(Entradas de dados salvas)
■ ■ ■ ■

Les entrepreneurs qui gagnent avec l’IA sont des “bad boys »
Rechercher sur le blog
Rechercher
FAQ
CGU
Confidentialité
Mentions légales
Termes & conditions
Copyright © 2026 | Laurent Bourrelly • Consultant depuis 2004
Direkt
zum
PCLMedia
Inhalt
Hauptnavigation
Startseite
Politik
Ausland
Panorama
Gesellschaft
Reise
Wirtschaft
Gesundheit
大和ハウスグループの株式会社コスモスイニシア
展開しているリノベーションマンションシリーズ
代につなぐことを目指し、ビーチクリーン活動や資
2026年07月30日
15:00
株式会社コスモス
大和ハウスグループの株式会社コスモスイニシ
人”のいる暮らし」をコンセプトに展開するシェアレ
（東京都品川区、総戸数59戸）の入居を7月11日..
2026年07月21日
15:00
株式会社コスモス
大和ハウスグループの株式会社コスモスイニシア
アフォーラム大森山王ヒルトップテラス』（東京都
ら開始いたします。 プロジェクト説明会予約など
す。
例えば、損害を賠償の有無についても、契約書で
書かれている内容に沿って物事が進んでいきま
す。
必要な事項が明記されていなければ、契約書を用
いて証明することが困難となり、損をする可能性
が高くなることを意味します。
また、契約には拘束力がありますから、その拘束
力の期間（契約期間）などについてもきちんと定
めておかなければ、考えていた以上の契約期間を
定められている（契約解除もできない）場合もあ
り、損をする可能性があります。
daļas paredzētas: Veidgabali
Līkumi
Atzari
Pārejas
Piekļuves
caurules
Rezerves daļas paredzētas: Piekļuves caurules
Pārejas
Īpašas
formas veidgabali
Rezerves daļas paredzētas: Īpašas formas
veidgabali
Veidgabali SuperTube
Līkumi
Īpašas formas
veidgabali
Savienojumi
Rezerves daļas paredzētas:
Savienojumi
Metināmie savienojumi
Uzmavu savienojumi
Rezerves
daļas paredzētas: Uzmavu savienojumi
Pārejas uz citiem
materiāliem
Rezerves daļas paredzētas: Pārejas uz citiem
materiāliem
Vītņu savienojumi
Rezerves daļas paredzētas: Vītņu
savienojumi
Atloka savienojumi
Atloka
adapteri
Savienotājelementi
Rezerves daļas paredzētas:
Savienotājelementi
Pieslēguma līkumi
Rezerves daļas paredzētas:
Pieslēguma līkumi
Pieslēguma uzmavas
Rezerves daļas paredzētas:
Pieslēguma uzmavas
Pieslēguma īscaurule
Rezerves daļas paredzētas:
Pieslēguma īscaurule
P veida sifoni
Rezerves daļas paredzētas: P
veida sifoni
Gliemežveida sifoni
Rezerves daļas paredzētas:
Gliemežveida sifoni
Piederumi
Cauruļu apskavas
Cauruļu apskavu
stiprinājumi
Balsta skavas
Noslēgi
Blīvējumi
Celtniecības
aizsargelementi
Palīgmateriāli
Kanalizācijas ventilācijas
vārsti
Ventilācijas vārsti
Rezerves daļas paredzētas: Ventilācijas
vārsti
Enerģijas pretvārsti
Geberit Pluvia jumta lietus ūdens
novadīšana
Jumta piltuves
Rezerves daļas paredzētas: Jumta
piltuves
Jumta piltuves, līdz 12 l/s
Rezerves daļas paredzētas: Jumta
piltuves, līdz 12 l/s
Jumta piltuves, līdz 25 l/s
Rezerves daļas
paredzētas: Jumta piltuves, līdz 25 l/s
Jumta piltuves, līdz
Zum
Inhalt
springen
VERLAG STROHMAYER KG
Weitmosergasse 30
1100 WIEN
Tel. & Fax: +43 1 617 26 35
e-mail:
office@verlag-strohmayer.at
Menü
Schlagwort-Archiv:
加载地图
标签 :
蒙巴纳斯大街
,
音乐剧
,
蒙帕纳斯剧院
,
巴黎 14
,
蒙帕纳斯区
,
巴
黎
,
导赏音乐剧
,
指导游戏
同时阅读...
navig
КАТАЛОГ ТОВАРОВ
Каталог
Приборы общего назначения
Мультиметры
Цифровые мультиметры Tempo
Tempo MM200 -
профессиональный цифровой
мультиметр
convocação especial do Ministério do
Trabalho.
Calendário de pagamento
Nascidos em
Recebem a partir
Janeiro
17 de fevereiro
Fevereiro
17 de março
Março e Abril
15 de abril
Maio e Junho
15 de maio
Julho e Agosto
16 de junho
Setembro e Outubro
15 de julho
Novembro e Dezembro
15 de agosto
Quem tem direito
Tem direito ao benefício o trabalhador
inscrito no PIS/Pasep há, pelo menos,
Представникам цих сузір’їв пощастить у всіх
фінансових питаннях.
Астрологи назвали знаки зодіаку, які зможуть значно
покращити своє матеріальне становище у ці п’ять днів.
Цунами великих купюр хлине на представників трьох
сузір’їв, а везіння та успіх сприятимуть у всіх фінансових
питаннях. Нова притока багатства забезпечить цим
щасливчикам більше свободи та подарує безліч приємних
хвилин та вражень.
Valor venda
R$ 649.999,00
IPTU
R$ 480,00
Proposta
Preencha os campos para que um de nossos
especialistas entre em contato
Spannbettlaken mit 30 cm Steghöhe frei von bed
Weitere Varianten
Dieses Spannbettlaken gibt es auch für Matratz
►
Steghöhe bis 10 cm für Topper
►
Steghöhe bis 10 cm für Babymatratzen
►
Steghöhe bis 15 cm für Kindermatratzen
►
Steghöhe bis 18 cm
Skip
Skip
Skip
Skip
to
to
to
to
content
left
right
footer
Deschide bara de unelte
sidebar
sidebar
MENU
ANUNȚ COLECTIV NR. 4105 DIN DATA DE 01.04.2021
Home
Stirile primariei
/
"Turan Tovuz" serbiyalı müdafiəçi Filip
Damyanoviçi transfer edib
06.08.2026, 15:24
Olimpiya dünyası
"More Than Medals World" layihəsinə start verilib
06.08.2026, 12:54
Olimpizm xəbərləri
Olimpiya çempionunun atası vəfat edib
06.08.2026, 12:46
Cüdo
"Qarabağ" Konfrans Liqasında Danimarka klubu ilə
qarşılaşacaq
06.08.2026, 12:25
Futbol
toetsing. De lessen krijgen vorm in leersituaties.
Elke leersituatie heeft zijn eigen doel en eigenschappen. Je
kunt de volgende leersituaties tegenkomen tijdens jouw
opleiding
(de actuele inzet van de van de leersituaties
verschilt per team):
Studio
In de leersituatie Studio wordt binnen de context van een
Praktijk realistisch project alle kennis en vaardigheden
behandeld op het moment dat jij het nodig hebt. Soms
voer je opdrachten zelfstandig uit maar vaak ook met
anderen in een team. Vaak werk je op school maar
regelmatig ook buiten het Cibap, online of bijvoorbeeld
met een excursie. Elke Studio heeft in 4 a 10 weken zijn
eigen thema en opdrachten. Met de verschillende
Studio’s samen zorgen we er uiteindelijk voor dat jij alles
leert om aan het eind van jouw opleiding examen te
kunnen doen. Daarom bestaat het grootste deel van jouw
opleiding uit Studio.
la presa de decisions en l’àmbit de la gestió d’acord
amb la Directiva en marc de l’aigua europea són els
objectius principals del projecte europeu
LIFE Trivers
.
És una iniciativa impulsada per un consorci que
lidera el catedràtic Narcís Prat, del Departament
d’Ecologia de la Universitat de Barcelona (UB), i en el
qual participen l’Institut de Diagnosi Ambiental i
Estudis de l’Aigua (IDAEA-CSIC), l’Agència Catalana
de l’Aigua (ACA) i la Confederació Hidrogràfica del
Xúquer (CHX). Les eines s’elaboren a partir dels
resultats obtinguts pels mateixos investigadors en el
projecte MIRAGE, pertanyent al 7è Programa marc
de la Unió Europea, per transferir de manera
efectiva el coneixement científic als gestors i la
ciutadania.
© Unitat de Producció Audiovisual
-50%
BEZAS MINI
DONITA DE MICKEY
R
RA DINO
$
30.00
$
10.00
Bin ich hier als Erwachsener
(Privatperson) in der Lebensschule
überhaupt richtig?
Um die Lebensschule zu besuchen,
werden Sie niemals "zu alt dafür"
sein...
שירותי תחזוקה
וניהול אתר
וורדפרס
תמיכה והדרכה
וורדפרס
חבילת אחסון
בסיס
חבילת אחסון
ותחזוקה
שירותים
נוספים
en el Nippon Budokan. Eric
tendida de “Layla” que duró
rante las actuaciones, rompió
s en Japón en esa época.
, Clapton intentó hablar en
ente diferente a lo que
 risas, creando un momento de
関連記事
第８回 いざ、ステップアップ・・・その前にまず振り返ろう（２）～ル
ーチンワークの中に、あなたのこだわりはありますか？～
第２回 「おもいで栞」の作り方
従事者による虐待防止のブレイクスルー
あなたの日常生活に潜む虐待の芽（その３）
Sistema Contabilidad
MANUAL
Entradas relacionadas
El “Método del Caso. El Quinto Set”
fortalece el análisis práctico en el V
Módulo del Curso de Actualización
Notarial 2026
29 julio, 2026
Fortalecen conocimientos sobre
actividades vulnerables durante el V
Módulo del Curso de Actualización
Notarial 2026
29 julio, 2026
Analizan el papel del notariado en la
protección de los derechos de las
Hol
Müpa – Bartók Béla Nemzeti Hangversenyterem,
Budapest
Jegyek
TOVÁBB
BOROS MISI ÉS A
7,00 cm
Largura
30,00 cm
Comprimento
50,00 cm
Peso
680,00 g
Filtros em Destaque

■ ■ ■ ■

Indique, transcrevendo-as na íntegra, todas as linhas acima em que aparece a palavra “team”.

verschilt per team):
anderen in een team. Vaak werk je op school maar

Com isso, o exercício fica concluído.